Gli intrighi alla Regione, il killer silenzioso: quel funzionario ucciso per vendetta

Diciannove anni fa l'omicidio di Filippo Basile, ucciso a Palermo il 5 luglio 1999. Era stato nominato capo del personale dell'assessorato all'Agricoltura e Foreste. A ordinare il delitto Nino Sprio

Da poco più di due anni era stato nominato capo del personale dell'assessorato all'Agricoltura e Foreste. Filippo Basile, 38 anni, è stato fatto fuori con tre colpi di pistola in un altro 5 luglio, del 1999. Ucciso in pieno giorno, in un pomeriggio di 19 anni fa. Un omicidio che aveva fatto ripiombare di colpo Palermo nel suo periodo più buio. Il delitto si consuma nei pressi dell'assessorato regionale all'Agricoltura. Il killer raggiunge Basile in un parcheggio mentre è seduto in auto e sta per rientrare in ufficio, si finge un posteggiatore e chiede qualche spicciolo. Poi estrae la pistola e apre il fuoco, uccidendo il dirigente. Senza far rumore, perché la pistola è col silenziatore.

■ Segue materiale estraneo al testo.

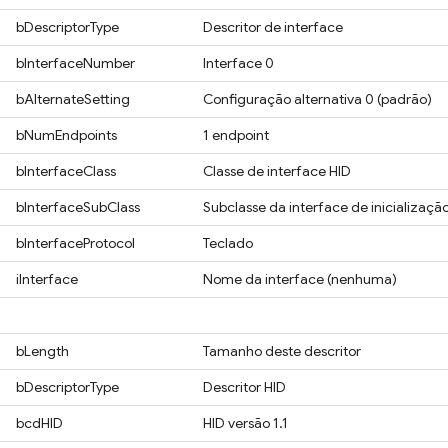
bDescriptorType
Descritor de interface
bInterfaceNumber
Interface 0
bAlternateSetting
Configuração alternativa 0 (padrão)
bNumEndpoints
1 endpoint
bInterfaceClass
Classe de interface HID
bInterfaceSubClass
Subclasse da interface de inicializaçã
bInterfaceProtocol
Teclado
iInterface
Nome da interface (nenhuma)
bLength
Tamanho deste descritor
bDescriptorType
Descritor HID
bcdHID
HID versão 1.1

L'assassino aveva tagliato la ruota anteriore sinistra dell'auto per non far scappare la sua vittima. 

Si parla di mafia. Qualche mese dopo Ignazio Giliberti, sicario palermitano in missione in Toscana, confessa e ammette di essere un killer al soldo di un funzionario regionale corrotto. Racconta di aver ammazzato Filippo Basile e risolve un giallo eccellente che ha per sfondo gli intrighi della Regione siciliana. A commissionare l'omicidio è stato Nino Sprio, ex impiegato della Regione Sicilia, per vendetta. Sprio era stato arrestato nell'86 per una storia di truffe su contributi agricoli.

Basile era capo del Personale dell'assessorato: si era messo in mente di far licenziare Sprio dopo aver scoperto le sue magagne. Sono passati 19 anni. Oggi Leoluca Orlando ha voluto ricordare il funzionario regionale dell'assessorato Agricoltura e Foreste. "Vediamo Basile come punto di riferimento per quanti vivono la dimensione della pubblica amministrazione come servizio a favore della comunità - ha detto il sindaco -. Un ricordo che è anche rifiuto e condanna di quei comportamenti, per fortuna sempre più socialmente e culturalmente isolati, di chi vive la dimensione amministrativa e politica come clientela e subcultura mafiosa".